Spire UDF Import

Spire UDF Import imports data directly into Spire UDF fields from Excel.

Features include:

  • Use either the Spire API or ODBC to update the Spire database.
  • Make backups of your UDF fields before updating.
  • One-click restore of backups.
  • Run multiple imports consecutively in one batch.
  • Field by field logging of update success/failure with reasons.
  • Single record testing mode.
  • Filter errors and re-import errors after fixes.
  • It is FAST! How fast? Keep reading.

Here is the main configuration Control Panel for Spire UDF Import. Only 3 pieces of information are required to configure each import method, either API, ODBC or both. API updates are slower, but have the advantage of implementing the built-in Spire validation.

Unlimited Import Configuration

The Imports sheet contains a list of all configured import destinations. Although not shown, all Spire UDF destinations are supported. Some are only supported via ODBC. This sheet has a link to the associated source sheet for the actual data.

The source sheet for an import includes unique key information and a column for each UDF field to import.
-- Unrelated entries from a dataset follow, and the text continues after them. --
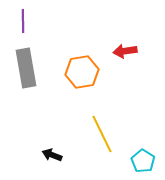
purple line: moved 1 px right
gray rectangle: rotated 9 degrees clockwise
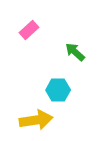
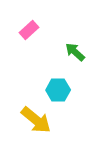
yellow arrow: rotated 48 degrees clockwise
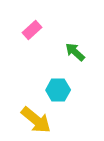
pink rectangle: moved 3 px right
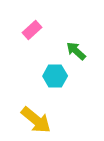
green arrow: moved 1 px right, 1 px up
cyan hexagon: moved 3 px left, 14 px up
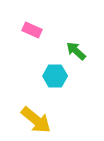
pink rectangle: rotated 66 degrees clockwise
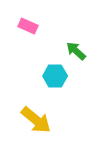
pink rectangle: moved 4 px left, 4 px up
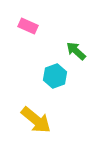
cyan hexagon: rotated 20 degrees counterclockwise
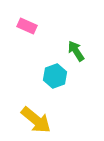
pink rectangle: moved 1 px left
green arrow: rotated 15 degrees clockwise
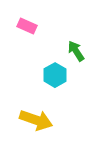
cyan hexagon: moved 1 px up; rotated 10 degrees counterclockwise
yellow arrow: rotated 20 degrees counterclockwise
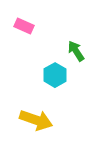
pink rectangle: moved 3 px left
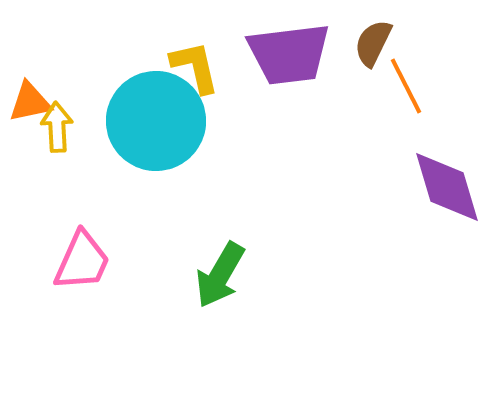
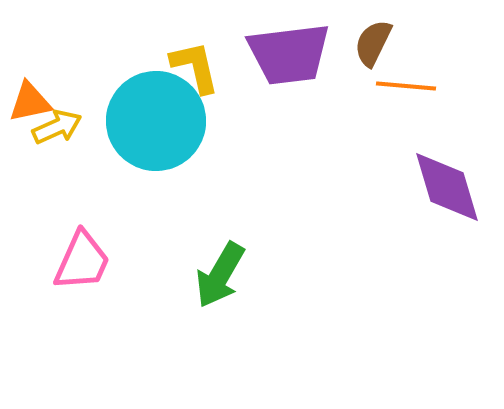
orange line: rotated 58 degrees counterclockwise
yellow arrow: rotated 69 degrees clockwise
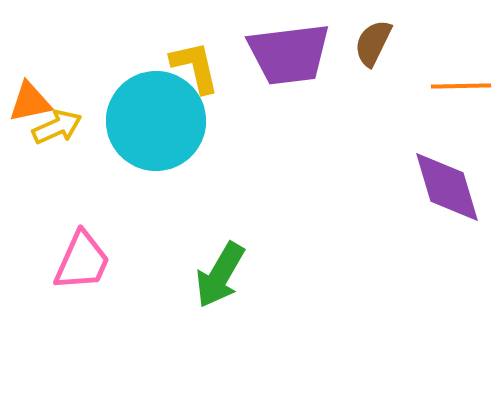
orange line: moved 55 px right; rotated 6 degrees counterclockwise
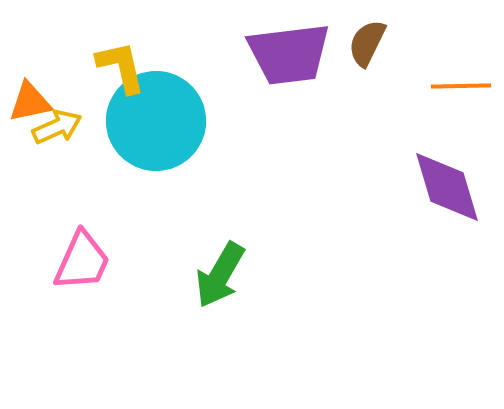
brown semicircle: moved 6 px left
yellow L-shape: moved 74 px left
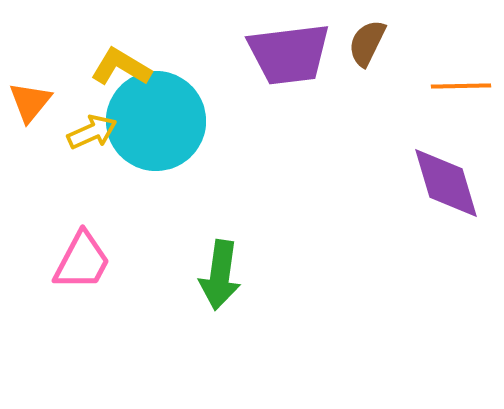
yellow L-shape: rotated 46 degrees counterclockwise
orange triangle: rotated 39 degrees counterclockwise
yellow arrow: moved 35 px right, 5 px down
purple diamond: moved 1 px left, 4 px up
pink trapezoid: rotated 4 degrees clockwise
green arrow: rotated 22 degrees counterclockwise
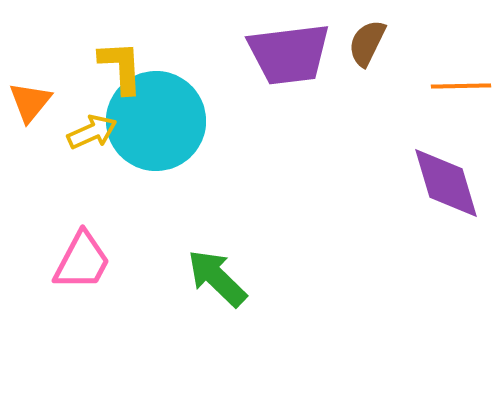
yellow L-shape: rotated 56 degrees clockwise
green arrow: moved 3 px left, 3 px down; rotated 126 degrees clockwise
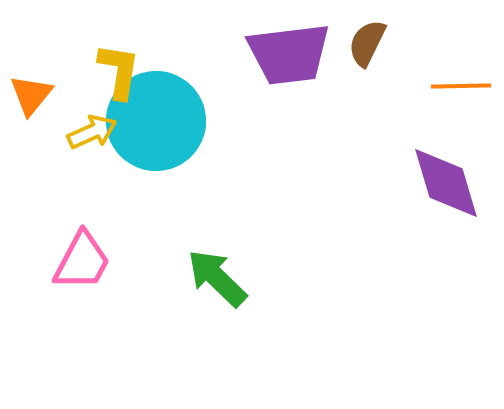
yellow L-shape: moved 2 px left, 4 px down; rotated 12 degrees clockwise
orange triangle: moved 1 px right, 7 px up
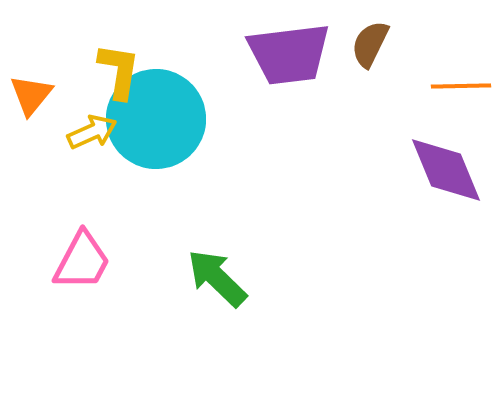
brown semicircle: moved 3 px right, 1 px down
cyan circle: moved 2 px up
purple diamond: moved 13 px up; rotated 6 degrees counterclockwise
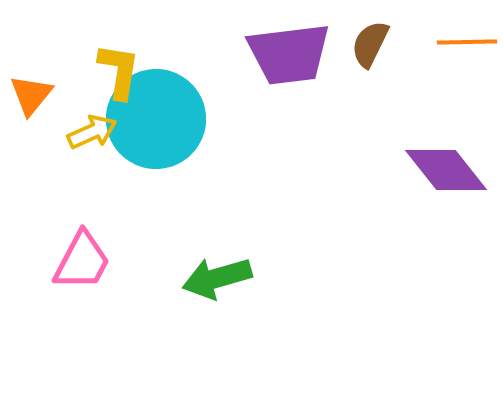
orange line: moved 6 px right, 44 px up
purple diamond: rotated 16 degrees counterclockwise
green arrow: rotated 60 degrees counterclockwise
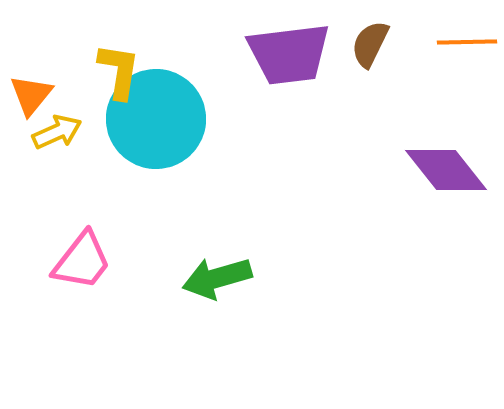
yellow arrow: moved 35 px left
pink trapezoid: rotated 10 degrees clockwise
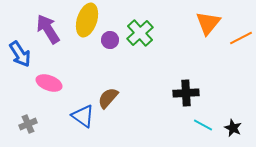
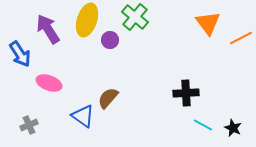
orange triangle: rotated 16 degrees counterclockwise
green cross: moved 5 px left, 16 px up; rotated 8 degrees counterclockwise
gray cross: moved 1 px right, 1 px down
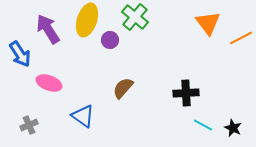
brown semicircle: moved 15 px right, 10 px up
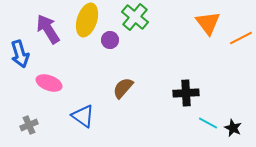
blue arrow: rotated 16 degrees clockwise
cyan line: moved 5 px right, 2 px up
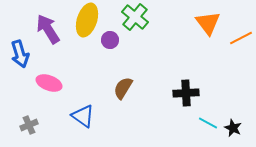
brown semicircle: rotated 10 degrees counterclockwise
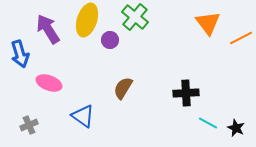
black star: moved 3 px right
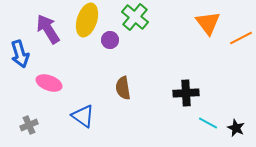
brown semicircle: rotated 40 degrees counterclockwise
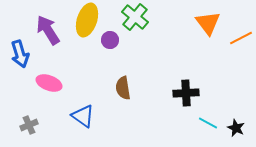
purple arrow: moved 1 px down
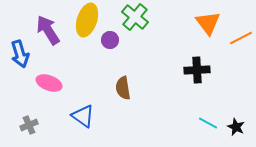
black cross: moved 11 px right, 23 px up
black star: moved 1 px up
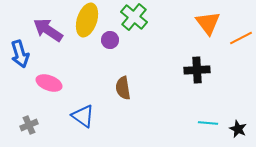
green cross: moved 1 px left
purple arrow: rotated 24 degrees counterclockwise
cyan line: rotated 24 degrees counterclockwise
black star: moved 2 px right, 2 px down
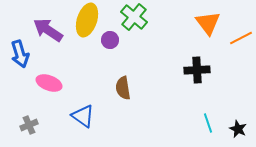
cyan line: rotated 66 degrees clockwise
You are not limited to the normal ‘primary’ unique key. Any combinations of key fields that are unique can be used. If the key combination is unique for a given record, it will update. If it is not unique for a given record, that import will not take place.

In this example, the UDF fields are called “value”,”notes”,”lastcontact”, “nextcontact” and “salesstatus”. These names relate directly to how the UDF fields are configured in Spire.

After running the import, the Row Results and the Backup columns have been populated. In this case, the API was used, so the UDF field validation was enforced. One record update was denied, and the reason is shown. Another record indicates that the customer number in the import data does not exist.

A filter can be applied to the Row Results column to show only the errors and they can be fixed.

The incorrect customer number and the invalid ‘nextcontact’ date are corrected. The filter is left in place for the next import, as the import process does not import records that are filtered out. Here is how things look after the second import.

Now that the customer number has been corrected, that record could be validated and was found to also have an error. The final step would be to fix this error and re-run the import. All the records would now be imported and the filter would be showing zero rows.

And the performance? 4,200 customer records with 2 UDF fields per record, while making a backup of all the UDF data before each update took just 25 seconds. The restore was even faster.